---- Testo fornito
07 novembre 2019

PARATISSIMA 15 – Multiversity a cura di Marco Salvario

PARATISSIMA 15 – Multiversity
30 ottobre – 03 novembre 2019
Ex Accademia Artiglieria - Torino
Di Marco Salvario

Potevo non visitare la quindicesima edizione di Paratissima? Sì, potevo, però ci sono andato anche quest’anno alla ricerca di artisti e di idee.
La manifestazione, che sempre più si vuole avvicinare alla mostra mercato di Artissima, con quanto in bene e in male questo significa, nel suo continuo girovagare si è spostata in una sede centrale ed elegante. Il sito dell’ex Accademia Artiglieria è da tempo abbandonato a un destino incerto dai troppi governi della città che, pur di diverse tendenze, sempre vogliono occuparsi di problemi internazionali che poco importano ai residenti; questo senso di abbandono riguarda in concreto tutti i quartieri cittadini, tuttavia su questo discorso non voglio soffermarmi oltre in questa sede.
Il complesso, dietro il Teatro Regio con vista sui Giardini Reali e sulla Mole Antonelliana, si è dimostrato una struttura adatta, a parte alcuni gradini segnalati ma sempre pericolosi per chi guarda le pareti e non i pavimenti, e le alte scalinate, però erano disponibili gli ascensori. Forse qualche indicazione in più sarebbe costata poco e avrebbe aiutato, a ogni buon conto i volontari erano ovunque e molto disponibili.
Sempre più numerosi e privilegiati gli spazi delle aree Boutique; capisco, però pagare sette euro d’ingresso per entrare in un mezzo centro commerciale, mi lascia perplesso.
Per quanto riguarda la parte artistica, molti i talenti giovani e moltissimi i più stagionati. Devo ripetere con forza la critica fatta all’edizione precedente: Paratissima non graffia più e non vuole dare fastidio a nessuno, è diventata cauta e borghese. Forse non è colpa di una censura vera o nascosta di chi gestisce la manifestazione, forse sono proprio gli artisti che hanno perso gli artigli e osano solo davanti a problemi che sono sotto gli occhi di tutti, al punto che la denuncia è banale. Il disagio si sposta in un mondo sfumato, favolistico o fantascientifico, dove il male è un’astronave aliena a bordo della quale viaggia la nostra irresponsabile umanità.
--------
---- Dati registrati
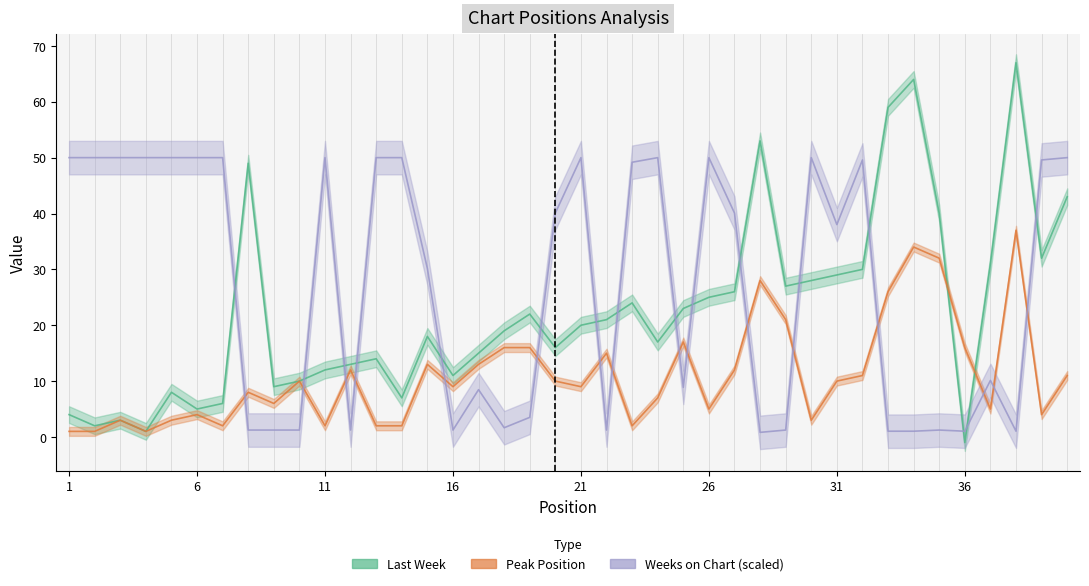

The Weeks on Chart series shows 74.1 at 6. True or false?

False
--------
**Compiti da svolgere:**
• a. Riscrivi il passo del testo fornito che parte da "PARATISSIMA 15 – Multiversity" e finisce con "artisti e di idee.", mettendo "Accademia di Artiglieria" al posto di "Accademia Artiglieria".
• b. Secondo il testo fornito, quanto si pagava per entrare a Paratissima?
L'elenco non ha alcun ruolo in questo lavoro.

**Problemi risolti:**
• a.
PARATISSIMA 15 – Multiversity
30 ottobre – 03 novembre 2019
Ex Accademia di Artiglieria - Torino
Di Marco Salvario

Potevo non visitare la quindicesima edizione di Paratissima? Sì, potevo, però ci sono andato anche quest’anno alla ricerca di artisti e di idee.

• b. Sette euro.